Why is this integral well defined?, how do I calculate it?$\int_0^\infty[(K+x)^v-x^v]^2dx$

Question

I assume that $K$ is a positive number, $v$ is a real number such that $v \in (-0.5,0.5)$.

I have the integral: $\int_{-\infty}^0[(K-s)^v-(-s)^v]^2ds$. By using substitution I have that this is equal to $\int_0^\infty[(K+x)^v-x^v]^2dx$.

Since $2v \in (-1,1)$, I don't get any problems around zero with the integral. What I am having problems with is when we go to infinity. Obviously there must be someway that $(K+x)^v$ cancels out with $x^v$.

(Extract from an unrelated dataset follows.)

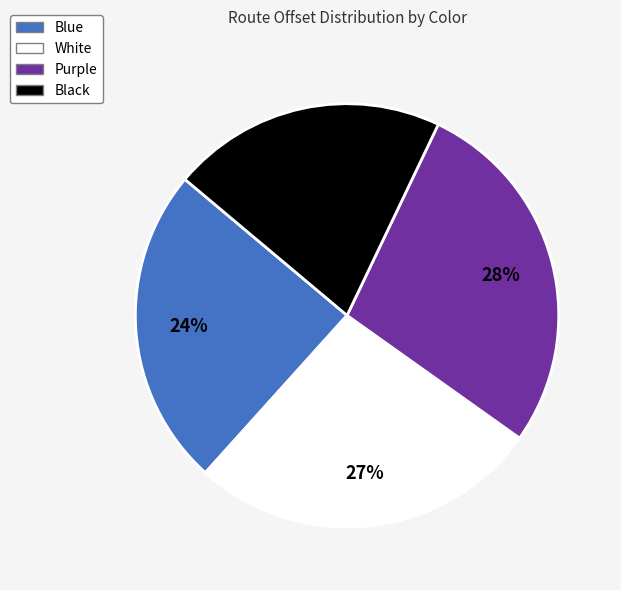

Does any single category account for the majority?

No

One attempt is trying to calculte $\int_0^M[(K+x)^v-x^v]^2dx$, and let M go to infinity. I get that $\int_0^M[(K+x)^v-x^v]^2dx=\int_0^M(K+x)^{2v}dx-2\int_0^M(K+x)^vx^vdx+\int_0^Mx^{2v}dx$.

$\int_0^M(K+x)^{2v}dx=\frac{1}{2v+1}[(K+M)^{2v}-K^{2v}]$

$\int_0^Mx^{2v}dx=\frac{M^{2v+1}}{2v+1}$.

But I am having trouble with the part $-2\int_0^M(K+x)^vx^vdx$. Do you see how to integrate this?

Do you see a way of solving this integral, and seeing that it is well defined?

Answer 1

You do not need to do calculation. By using the Lagrange Mean Value Theorem $f(t)=t^v$ in $[x,x+K]$, one has $$ (K+x)^v-x^v=vK(x+\xi)^{v-1}, \xi\in(0,K).$$ Thus $$ ((K+x)^v-x^v)^2=v^2x^2(x+\xi)^{2v-2}=\frac{v^2K^2}{(x+\xi)^{2-2v}}\le \frac{v^2K^2}{x^{2-2v}}. $$ Noting $v\in(-0.5,0.5)$, one has $\int_1^{\infty}\frac{v^2K^2}{x^{2-2v}}dx$ converges and so does $\int_0^{\infty}[(K+x)^v-x^v]^2dx$.